╭─ RECORDS TO USE

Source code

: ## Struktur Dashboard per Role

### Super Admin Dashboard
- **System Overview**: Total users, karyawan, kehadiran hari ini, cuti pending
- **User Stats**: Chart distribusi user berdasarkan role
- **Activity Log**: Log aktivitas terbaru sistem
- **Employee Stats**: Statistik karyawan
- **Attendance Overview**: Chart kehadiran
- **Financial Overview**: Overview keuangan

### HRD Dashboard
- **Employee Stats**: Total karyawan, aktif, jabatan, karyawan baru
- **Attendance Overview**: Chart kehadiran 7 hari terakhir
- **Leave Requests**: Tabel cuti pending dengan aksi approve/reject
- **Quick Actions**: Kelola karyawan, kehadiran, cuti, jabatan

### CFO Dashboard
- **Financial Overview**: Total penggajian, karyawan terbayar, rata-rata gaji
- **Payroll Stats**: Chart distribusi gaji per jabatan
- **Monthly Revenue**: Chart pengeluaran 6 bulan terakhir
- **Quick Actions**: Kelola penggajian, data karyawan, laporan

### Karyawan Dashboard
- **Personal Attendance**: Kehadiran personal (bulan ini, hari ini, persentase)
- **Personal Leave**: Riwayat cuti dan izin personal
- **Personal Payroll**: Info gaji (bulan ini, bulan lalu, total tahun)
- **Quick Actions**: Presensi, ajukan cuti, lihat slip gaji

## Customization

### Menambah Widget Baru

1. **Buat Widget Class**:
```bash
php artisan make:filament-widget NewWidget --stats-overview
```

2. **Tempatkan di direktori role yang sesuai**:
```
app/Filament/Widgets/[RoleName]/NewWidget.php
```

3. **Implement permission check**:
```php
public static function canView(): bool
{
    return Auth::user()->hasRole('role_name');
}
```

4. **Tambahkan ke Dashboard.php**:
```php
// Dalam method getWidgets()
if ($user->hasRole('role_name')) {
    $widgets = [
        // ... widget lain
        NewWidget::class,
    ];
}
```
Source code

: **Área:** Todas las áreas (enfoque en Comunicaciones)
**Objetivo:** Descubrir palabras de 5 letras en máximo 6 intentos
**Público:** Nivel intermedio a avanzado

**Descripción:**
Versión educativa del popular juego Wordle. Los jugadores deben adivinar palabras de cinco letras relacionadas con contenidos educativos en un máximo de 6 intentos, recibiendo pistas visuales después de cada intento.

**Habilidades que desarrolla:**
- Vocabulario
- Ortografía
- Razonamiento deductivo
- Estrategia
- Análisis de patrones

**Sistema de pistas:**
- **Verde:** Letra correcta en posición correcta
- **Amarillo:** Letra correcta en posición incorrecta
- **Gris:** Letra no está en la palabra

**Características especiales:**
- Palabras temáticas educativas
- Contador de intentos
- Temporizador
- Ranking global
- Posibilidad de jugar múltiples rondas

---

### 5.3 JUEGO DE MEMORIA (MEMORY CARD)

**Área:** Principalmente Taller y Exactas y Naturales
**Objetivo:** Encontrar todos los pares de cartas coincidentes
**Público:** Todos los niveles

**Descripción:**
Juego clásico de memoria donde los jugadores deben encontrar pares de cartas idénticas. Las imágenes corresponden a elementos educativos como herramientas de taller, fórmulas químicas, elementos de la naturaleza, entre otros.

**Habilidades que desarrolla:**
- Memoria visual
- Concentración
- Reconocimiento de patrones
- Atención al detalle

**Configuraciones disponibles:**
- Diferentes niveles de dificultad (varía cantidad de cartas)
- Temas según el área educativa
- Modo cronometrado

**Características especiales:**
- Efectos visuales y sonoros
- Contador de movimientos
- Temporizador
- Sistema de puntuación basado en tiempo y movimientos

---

╰─

▶ _WHAT IS EXPECTED_:
Take the records above and return, word for word, only the lines that fall from the line with "- **Financial Overview**: Total" to the line with "### Karyawan Dashboard", both of them included.

▶ _RESULT BELOW_:
- **Financial Overview**: Total penggajian, karyawan terbayar, rata-rata gaji
- **Payroll Stats**: Chart distribusi gaji per jabatan
- **Monthly Revenue**: Chart pengeluaran 6 bulan terakhir
- **Quick Actions**: Kelola penggajian, data karyawan, laporan

### Karyawan Dashboard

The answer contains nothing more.